Ainsi se termine en prison la carrière d’un tortionnaire syrien : consolation symbolique pour la souffrance sans fond d’un peuple soumis à la dictature depuis cinquante ans, consolation infinitésimale qui donne néanmoins à l’arc moral une petite touche de justice grâce à deux principes particulièrement utiles pour l’avenir.

Le premier est la culpabilité de l’accusé même s’il n’a pas commis les crimes de ses propres mains. Le jugement a considéré Raslan complice sur la base de sa responsabilité à la tête de la prison : " Bien que l’accusé n’ait pas commis personnellement les actes, ceux-ci lui sont imputables sur la base de ses pouvoirs de décision et de commandement. "

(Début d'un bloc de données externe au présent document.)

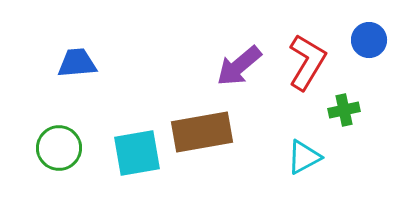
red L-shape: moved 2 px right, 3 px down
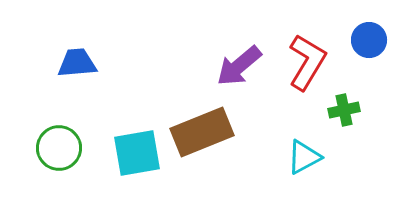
brown rectangle: rotated 12 degrees counterclockwise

Le second apparaît dans la responsabilité de commandement à un niveau encore plus élevé, au-delà de la direction d’un établissement carcéral immonde – la responsabilité de l’ensemble de la politique criminelle décidée au sommet du pouvoir. Citant également les documents révélés par " César ", la Cour souligne le contexte dans lequel s’inscrit le cas Raslan:

" Début 2011, ledit ‘Printemps arabe’ a gagné la Syrie. Avec l’extension des protestations, un ‘Bureau central de gestion des crises’ a été mis en place. L’organisme relevait directement du président Bachar el-Assad et instruisait l’ensemble des forces de sécurité sur comment procéder contre le mouvement de protestation. L’objectif de ce Bureau central était en avril 2011 de réprimer les protestations par la force armée à n’importe quel prix pour sauver le régime. "

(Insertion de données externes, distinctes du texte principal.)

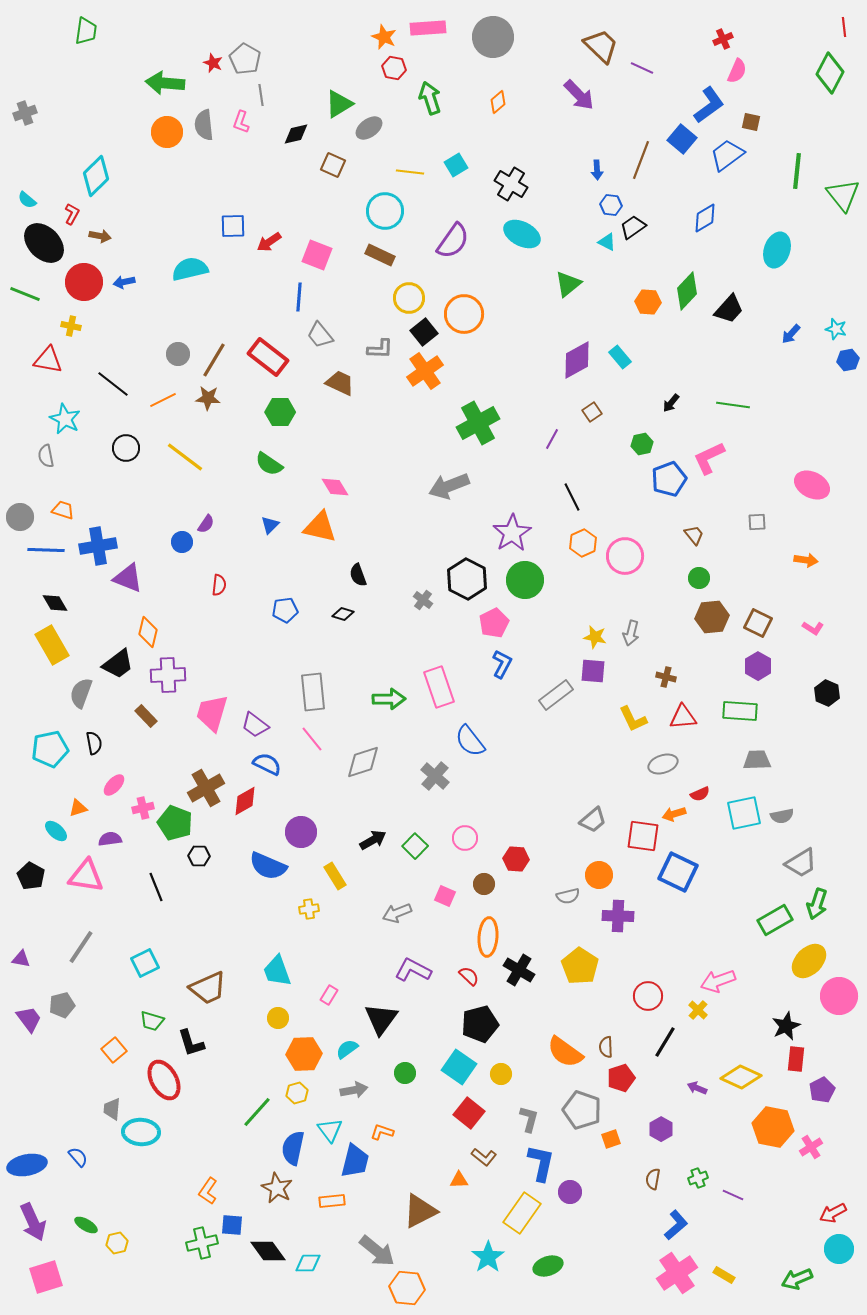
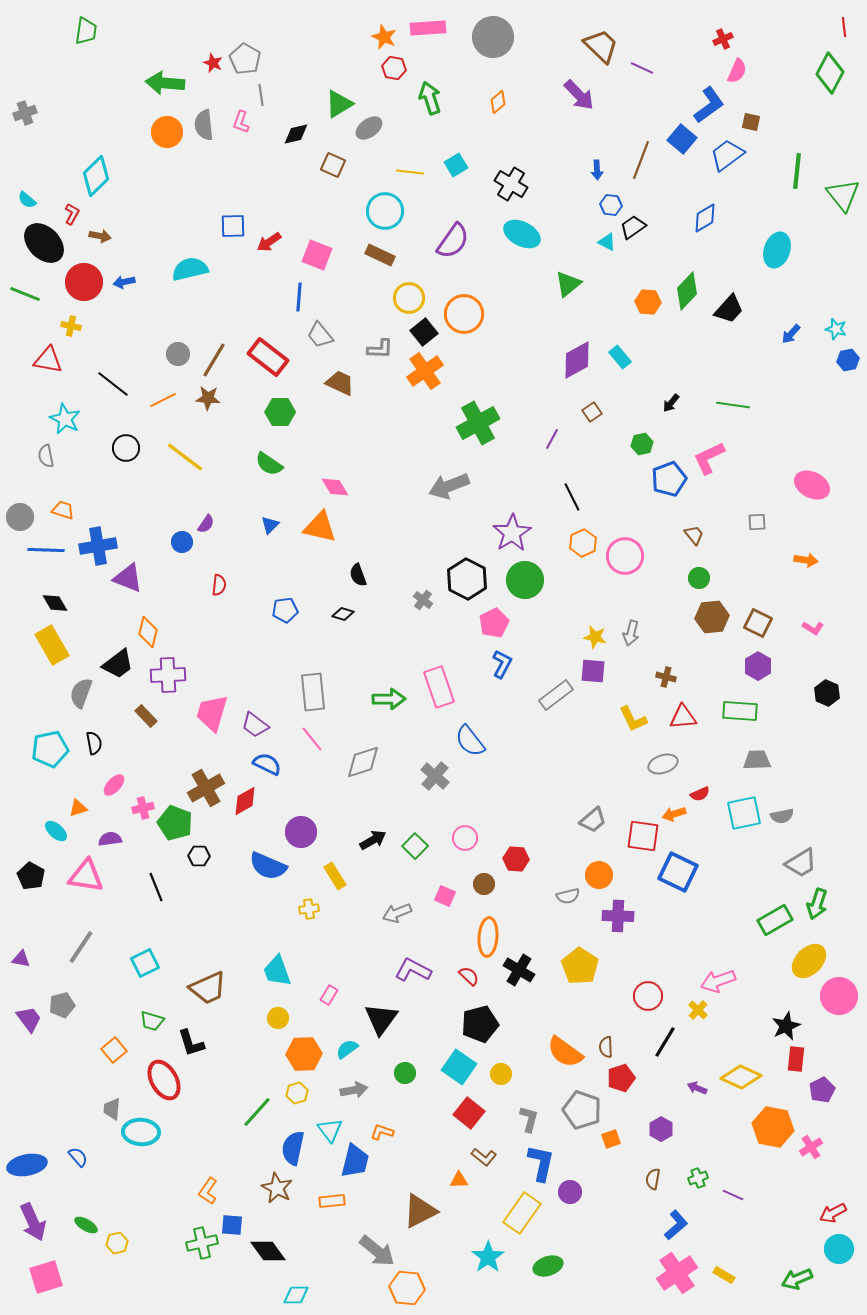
cyan diamond at (308, 1263): moved 12 px left, 32 px down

Les membres de ce Bureau infâme, qu’il est important d’exposer, chacun personnellement, auront du mal à voyager en Occident après cette décision historique. La décision allemande est d’autant plus remarquable qu’elle n’a pas hésité à impliquer la personne sans laquelle un large éventail de crimes contre l’humanité n’aurait pu être commis en Syrie. M. Assad continue à présider à des cruautés envers les simples citoyens pour n’être pas d’accord avec lui. Pour la première fois dans l’histoire judiciaire, la décision trace les limites de l’impunité du dictateur syrien. C’est par ses conséquences pratiques qu’elle compte surtout.

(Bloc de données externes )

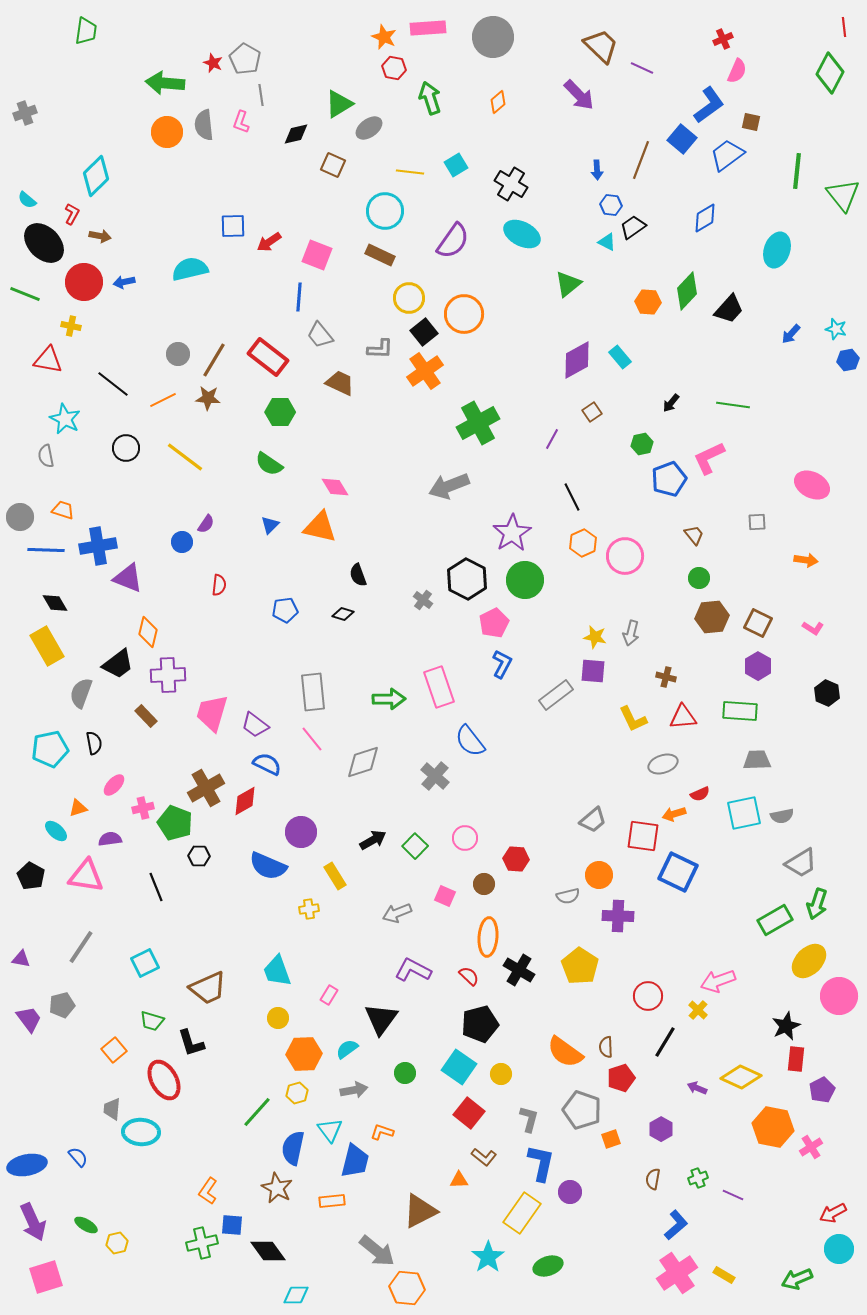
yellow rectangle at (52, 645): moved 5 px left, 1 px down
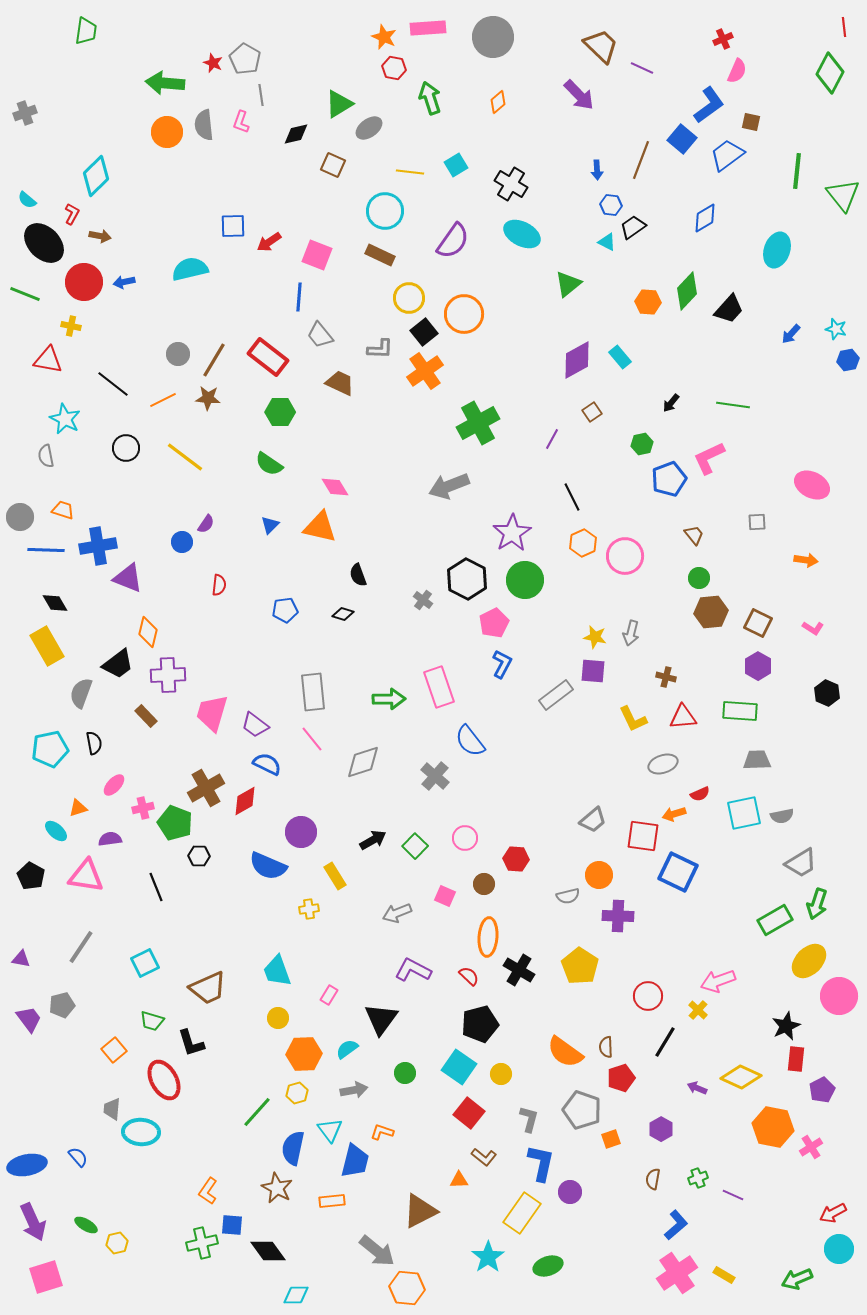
brown hexagon at (712, 617): moved 1 px left, 5 px up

Cette même responsabilité du plus haut responsable se retrouve dans les diverses enquêtes américaines sur l’assaut du Capitole du 6 janvier 2021. Un an après, le procureur fédéral Merrick Garland a fait le point dans une déclaration de principe où il explique que plus de 700 personnes qui ont participé à l’attaque ont été jugées, mais que son travail ne se limiterait pas aux participants directs. Rien de concret, cependant, sinon que la nasse des procès en puissance continue à se développer à plusieurs niveaux, l’enquête du bureau fédéral étant la plus importante. La procureure générale de l’État de New York vient d’accuser ouvertement Donald Trump et son organisation, y compris son fils et sa fille, de violations graves de la loi fiscale de l’État ; le comité du 6 janvier au Congrès sur les causes et responsabilités de l’assaut redouble de sommations aux divers responsables dans l’ancienne administration pour crimes divers, y compris leur attaque contre la démocratie sous forme de sédition ; et il faudra bien que Merrick Garland se décide un jour à convoquer un président sans lequel les 700 procès qu’il se targue d’avoir instruits passent en travers de la responsabilité évidente de l’ancien président. Car sans M. Trump, l’assaut du Capitole par des partisans qu’il a chauffés à blanc pour renverser le résultat des élections pendant des semaines aurait été inconcevable.

Ainsi va la lutte universelle entre démocrates et autocrates. Comme le Révérend King, il faut garder l’espoir, saluer les avancées de la justice quand elles ont lieu, les dénoncer quand elle piétine. Pour les victimes, l’arc de la moralité universelle reste lent à se concrétiser. Surtout, il n’a de sens que s’il touche au niveau le plus haut du crime, celui d’autocrates au pouvoir sans lesquels les dizaines de violations graves n’auraient pu être commises pour commencer. L’arrêt de la Cour de Coblence mérite d’autant plus d’être salué.